Baby Boomers Retiring and Spending Big: 5 Companies May Benefit Huge

CVS Health

This top stock has been hit hard this year, down over 15% since May, and it also resides in the UBS dividend ruler portfolio. CVS Health Corp. (NYSE: CVS) provides integrated pharmacy health care services. Its Pharmacy Services segment offers pharmacy benefit management solutions, such as plan design and administration, formulary management.

The Retail/LTC segment sells prescription and over-the-counter drugs, beauty products and cosmetics, personal care products, convenience foods, seasonal merchandise and greeting cards, as well as provides photo finishing services.

The company operates 9,655 retail stores in 49 states, the District of Columbia, Puerto Rico and Brazil, primarily under the CVS Pharmacy, CVS, Longs Drugs, Navarro Discount Pharmacy and Drogaria Onofre names; online retail pharmacy websites; and 32 on-site pharmacy stores, long-term care pharmacy operations and retail health care clinics.

Some think that Warren Buffett may have his eye on the company.

CVS investors receive a 1.94% dividend. The UBS price target is $107, and the consensus target is $107.70. Shares closed Wednesday at $87.57.

Eli Lilly

This is another stock with substantial upside potential. Eli Lilly and Co. (NYSE: LLY) is a global health care company with numerous core products in a number of primary-care pharmaceutical markets. The company generates revenues from its pharmaceutical product and animal health segments.

The product portfolio includes Zyprexa (for schizophrenia and bipolar disorder), Gemzar (pancreatic cancer), Evista (osteoporosis), Cymbalta (depression), Cialis (erectile dysfunction), Strattera (attention deficit hyperactivity disorder), Erbitux (cancer) and Alimta (chemotherapy). Eli Lilly also has a strong presence in the diabetes market.

The company posted third-quarter results well below Wall Street’s expectations, prompting shares to plummet to a four-month low, before rebounding. The stock is down almost 10% on the year and is offering investors an outstanding entry point. Top Wall Street analysts are still very focused on the company’s outstanding late-stage product pipeline, which they and others view as very undervalued.

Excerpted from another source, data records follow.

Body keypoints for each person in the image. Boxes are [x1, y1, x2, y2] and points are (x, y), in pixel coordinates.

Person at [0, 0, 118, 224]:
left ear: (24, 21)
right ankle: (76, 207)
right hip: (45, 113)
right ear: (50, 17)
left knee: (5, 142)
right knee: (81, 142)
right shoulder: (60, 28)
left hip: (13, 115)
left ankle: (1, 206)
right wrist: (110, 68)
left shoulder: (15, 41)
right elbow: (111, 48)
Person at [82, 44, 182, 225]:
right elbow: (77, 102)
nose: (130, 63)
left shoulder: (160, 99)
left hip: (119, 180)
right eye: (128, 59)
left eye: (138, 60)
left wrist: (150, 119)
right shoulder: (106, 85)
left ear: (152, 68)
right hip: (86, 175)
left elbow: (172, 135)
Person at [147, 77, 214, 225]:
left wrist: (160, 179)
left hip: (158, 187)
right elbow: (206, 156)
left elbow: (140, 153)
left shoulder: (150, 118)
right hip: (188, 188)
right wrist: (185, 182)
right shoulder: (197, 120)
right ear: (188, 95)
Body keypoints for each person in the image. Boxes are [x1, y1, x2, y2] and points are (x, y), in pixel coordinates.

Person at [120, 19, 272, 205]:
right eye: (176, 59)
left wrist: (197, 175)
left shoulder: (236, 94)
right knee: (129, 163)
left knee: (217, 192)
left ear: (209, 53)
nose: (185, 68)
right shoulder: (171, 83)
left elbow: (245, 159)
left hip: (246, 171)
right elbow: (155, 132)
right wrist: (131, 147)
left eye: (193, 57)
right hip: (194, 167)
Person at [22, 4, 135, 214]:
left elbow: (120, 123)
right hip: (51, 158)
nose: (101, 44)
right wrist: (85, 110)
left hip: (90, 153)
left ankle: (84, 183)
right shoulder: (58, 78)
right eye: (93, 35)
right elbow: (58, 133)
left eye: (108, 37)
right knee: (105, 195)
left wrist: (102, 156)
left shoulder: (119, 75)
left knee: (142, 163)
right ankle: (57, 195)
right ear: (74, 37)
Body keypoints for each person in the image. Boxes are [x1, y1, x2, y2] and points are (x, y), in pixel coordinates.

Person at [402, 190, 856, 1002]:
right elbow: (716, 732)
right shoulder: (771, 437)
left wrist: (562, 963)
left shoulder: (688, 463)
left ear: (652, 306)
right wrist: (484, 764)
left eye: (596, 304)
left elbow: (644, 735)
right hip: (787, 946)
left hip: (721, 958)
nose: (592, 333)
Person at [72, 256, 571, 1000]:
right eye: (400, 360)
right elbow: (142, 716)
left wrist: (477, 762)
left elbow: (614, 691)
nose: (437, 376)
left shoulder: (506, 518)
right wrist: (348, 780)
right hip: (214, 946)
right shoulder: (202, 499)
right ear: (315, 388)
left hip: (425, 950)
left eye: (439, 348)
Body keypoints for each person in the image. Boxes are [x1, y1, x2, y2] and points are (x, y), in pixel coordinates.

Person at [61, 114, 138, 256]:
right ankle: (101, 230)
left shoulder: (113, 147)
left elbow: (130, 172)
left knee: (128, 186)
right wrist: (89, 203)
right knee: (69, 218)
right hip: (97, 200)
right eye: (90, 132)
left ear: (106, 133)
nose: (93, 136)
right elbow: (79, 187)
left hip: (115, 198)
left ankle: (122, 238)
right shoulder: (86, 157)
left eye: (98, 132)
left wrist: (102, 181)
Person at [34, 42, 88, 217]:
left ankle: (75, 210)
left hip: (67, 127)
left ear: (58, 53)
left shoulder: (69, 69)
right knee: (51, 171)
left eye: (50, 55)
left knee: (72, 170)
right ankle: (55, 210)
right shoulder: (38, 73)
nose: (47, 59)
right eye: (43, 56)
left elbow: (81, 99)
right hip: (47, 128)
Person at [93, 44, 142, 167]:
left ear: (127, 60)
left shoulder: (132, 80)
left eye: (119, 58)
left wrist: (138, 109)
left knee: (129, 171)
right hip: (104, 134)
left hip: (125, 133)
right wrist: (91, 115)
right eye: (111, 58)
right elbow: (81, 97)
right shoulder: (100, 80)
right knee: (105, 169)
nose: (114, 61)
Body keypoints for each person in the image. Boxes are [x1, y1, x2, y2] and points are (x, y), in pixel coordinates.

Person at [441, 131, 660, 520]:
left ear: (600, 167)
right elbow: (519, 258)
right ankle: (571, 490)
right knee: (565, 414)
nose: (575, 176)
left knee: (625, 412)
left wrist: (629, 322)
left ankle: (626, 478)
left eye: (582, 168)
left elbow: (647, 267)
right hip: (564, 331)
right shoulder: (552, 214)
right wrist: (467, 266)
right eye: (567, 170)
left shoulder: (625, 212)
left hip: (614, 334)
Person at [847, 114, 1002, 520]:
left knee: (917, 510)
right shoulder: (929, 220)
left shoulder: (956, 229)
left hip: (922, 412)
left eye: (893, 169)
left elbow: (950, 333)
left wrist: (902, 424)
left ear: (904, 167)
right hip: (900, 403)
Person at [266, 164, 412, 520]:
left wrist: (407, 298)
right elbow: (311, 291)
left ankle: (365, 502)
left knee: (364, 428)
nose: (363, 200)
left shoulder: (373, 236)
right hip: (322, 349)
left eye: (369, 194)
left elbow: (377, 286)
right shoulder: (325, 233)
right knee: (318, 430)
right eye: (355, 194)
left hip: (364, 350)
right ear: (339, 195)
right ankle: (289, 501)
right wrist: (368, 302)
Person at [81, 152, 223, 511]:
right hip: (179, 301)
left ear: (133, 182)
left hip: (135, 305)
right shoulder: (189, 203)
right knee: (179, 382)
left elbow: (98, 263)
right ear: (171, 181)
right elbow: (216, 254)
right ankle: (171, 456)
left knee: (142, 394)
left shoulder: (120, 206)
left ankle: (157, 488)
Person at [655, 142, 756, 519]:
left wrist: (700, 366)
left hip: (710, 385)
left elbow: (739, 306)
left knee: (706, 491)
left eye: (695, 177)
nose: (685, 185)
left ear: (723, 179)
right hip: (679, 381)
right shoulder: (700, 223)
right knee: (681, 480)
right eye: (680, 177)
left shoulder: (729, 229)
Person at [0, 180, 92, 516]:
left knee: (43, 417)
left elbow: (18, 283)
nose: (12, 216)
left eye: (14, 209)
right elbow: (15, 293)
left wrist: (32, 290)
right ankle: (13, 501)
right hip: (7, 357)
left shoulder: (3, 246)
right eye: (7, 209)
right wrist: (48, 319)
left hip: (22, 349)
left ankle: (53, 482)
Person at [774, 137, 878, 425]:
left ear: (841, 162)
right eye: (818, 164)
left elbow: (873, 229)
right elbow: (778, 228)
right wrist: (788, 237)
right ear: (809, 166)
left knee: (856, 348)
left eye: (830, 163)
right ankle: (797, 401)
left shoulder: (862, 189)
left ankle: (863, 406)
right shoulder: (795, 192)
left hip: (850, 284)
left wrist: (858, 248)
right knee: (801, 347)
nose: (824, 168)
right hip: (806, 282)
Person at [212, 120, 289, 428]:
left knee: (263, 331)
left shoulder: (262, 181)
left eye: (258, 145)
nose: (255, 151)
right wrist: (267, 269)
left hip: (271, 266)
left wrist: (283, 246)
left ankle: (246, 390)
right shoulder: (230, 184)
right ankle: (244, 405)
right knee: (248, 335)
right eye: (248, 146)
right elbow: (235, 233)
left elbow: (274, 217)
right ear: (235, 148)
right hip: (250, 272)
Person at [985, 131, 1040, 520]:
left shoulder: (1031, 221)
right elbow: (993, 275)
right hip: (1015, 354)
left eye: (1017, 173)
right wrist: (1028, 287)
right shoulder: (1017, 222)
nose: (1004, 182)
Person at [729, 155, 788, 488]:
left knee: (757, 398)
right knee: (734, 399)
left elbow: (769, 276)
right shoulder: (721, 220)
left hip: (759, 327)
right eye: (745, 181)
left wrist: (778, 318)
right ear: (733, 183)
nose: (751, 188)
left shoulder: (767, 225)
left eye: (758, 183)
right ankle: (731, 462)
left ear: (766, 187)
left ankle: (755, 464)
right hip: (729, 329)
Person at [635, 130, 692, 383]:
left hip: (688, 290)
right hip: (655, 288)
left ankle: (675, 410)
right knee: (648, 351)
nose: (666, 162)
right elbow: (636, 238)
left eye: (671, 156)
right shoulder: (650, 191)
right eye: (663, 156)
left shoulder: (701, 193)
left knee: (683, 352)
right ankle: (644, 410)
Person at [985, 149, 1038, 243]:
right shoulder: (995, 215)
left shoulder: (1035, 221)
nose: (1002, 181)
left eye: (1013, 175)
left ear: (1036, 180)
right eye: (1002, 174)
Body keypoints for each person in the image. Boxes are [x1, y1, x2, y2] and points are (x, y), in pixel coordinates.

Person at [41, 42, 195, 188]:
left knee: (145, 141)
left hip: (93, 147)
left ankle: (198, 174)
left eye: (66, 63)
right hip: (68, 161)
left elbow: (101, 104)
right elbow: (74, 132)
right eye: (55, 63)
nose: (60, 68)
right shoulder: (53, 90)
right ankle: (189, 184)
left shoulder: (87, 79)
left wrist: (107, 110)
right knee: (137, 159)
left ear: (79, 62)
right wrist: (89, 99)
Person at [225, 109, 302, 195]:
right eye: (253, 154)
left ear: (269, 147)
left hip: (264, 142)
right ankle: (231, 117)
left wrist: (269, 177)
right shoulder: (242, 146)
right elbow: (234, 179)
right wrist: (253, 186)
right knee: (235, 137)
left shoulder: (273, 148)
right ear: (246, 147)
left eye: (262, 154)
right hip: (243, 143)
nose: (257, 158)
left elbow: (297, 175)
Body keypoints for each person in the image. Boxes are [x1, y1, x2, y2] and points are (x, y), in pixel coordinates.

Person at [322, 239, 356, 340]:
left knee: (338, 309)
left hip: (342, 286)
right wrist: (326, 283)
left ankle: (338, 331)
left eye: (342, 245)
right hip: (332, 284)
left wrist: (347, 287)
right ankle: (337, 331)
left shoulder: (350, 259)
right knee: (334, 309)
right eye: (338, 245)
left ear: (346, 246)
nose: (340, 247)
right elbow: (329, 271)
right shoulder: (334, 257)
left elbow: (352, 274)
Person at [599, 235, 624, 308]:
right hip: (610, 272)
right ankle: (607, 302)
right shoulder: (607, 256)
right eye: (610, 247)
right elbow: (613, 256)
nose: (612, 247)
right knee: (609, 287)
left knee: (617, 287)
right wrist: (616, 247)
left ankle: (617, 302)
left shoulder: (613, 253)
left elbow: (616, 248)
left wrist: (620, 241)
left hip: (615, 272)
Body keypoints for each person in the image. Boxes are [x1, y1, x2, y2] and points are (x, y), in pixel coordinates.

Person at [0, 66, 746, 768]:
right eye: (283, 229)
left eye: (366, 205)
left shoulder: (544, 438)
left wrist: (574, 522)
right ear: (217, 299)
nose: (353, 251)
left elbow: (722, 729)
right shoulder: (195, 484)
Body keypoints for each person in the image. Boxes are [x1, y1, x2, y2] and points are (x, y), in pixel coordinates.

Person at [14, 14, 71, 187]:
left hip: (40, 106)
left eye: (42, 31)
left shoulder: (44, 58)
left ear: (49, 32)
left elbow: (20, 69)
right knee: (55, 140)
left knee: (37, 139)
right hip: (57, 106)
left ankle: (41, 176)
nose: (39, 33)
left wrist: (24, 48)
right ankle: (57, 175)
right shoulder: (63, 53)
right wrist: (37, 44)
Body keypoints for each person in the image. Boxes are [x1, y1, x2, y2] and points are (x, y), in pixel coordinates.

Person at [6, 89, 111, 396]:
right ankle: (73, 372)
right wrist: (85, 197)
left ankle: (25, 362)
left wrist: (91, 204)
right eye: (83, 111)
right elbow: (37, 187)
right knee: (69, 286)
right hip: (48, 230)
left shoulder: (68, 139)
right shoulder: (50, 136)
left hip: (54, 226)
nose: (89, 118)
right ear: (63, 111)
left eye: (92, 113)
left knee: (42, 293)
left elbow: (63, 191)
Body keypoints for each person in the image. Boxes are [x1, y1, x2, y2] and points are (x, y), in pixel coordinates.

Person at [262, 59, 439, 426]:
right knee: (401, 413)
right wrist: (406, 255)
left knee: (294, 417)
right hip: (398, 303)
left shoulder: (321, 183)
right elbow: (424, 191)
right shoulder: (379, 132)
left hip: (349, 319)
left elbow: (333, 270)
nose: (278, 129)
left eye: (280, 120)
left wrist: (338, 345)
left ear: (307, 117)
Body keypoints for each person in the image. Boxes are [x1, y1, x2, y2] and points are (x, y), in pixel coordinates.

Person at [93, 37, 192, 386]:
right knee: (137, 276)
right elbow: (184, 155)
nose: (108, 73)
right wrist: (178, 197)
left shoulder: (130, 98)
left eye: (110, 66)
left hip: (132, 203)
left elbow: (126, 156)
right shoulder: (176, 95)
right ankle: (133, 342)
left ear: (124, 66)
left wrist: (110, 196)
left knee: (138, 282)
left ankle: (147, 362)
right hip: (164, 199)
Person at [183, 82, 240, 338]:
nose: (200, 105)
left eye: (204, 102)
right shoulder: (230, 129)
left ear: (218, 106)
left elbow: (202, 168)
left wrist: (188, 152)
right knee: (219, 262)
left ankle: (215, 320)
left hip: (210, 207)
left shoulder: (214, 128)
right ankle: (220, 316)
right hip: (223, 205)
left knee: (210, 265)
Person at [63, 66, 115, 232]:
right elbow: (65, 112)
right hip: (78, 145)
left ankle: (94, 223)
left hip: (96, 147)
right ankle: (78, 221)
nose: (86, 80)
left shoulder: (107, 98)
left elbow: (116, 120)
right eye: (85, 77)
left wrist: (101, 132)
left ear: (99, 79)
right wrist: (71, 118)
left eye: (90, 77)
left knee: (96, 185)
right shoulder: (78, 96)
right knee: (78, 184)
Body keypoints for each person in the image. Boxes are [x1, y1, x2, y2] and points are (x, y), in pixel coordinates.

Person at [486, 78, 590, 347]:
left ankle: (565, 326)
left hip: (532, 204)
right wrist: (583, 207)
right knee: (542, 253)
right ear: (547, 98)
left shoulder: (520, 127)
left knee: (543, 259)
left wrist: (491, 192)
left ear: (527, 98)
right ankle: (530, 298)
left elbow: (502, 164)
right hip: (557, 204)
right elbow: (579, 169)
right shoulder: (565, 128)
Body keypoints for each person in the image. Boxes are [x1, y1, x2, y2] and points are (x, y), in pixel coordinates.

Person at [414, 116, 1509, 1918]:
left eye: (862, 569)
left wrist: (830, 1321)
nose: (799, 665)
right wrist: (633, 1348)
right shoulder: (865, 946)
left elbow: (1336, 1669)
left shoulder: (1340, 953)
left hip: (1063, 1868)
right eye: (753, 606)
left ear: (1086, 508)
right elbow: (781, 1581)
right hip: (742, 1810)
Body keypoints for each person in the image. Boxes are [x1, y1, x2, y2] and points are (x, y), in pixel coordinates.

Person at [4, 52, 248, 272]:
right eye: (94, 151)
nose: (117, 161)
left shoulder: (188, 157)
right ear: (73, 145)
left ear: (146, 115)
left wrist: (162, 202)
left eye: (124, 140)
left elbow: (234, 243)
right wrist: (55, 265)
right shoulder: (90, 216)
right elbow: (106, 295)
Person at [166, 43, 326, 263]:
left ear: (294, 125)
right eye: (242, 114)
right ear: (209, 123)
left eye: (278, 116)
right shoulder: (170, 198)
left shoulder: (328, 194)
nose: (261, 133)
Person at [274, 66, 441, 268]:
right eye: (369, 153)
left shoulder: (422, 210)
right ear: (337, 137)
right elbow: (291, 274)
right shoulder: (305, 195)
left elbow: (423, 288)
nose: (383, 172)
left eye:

Shareholders receive a 2.66% dividend. The consensus price target is $97.40. Shares closed Wednesday at $76.76.


This company is now based in Ireland after the gigantic merger with Covidien in 2015. Medtronic PLC (NYSE: MDT) is a medical devices giant, and many on Wall Street saw this historical merger, probably one of the largest in the medtech industry, as a momentous event, leading to the creation of a unique company that combines the extensive and innovative abilities of both Medtronic and Covidien. The combined company officially has joint forces of over 85,000 employees present in more than 160 countries.

Top analysts feel that the contributions from Medtronic’s three growth drivers, which they cite as therapy innovation, globalization and services/solutions, should support a 5% or greater constant currency top-line growth this year and beyond. Some also feel that the Covidien earnings potential is underappreciated, and the change in domicile is also a positive.

Medtronic investors are paid a 2.12% dividend. The $96 UBS price target compares to the consensus target of $94.63. The shares closed on Wednesday at $81.12.

Obviously health care companies benefit from an aging demographic, which is also living longer, but the baby boomers will be cruising and spending money in a big way. It is expected that the boomers will inherit a stunning $11.6 trillion, most of it in later middle-age years. Add that to their savings and investments from long careers, and their will be a ton of cash to be spent.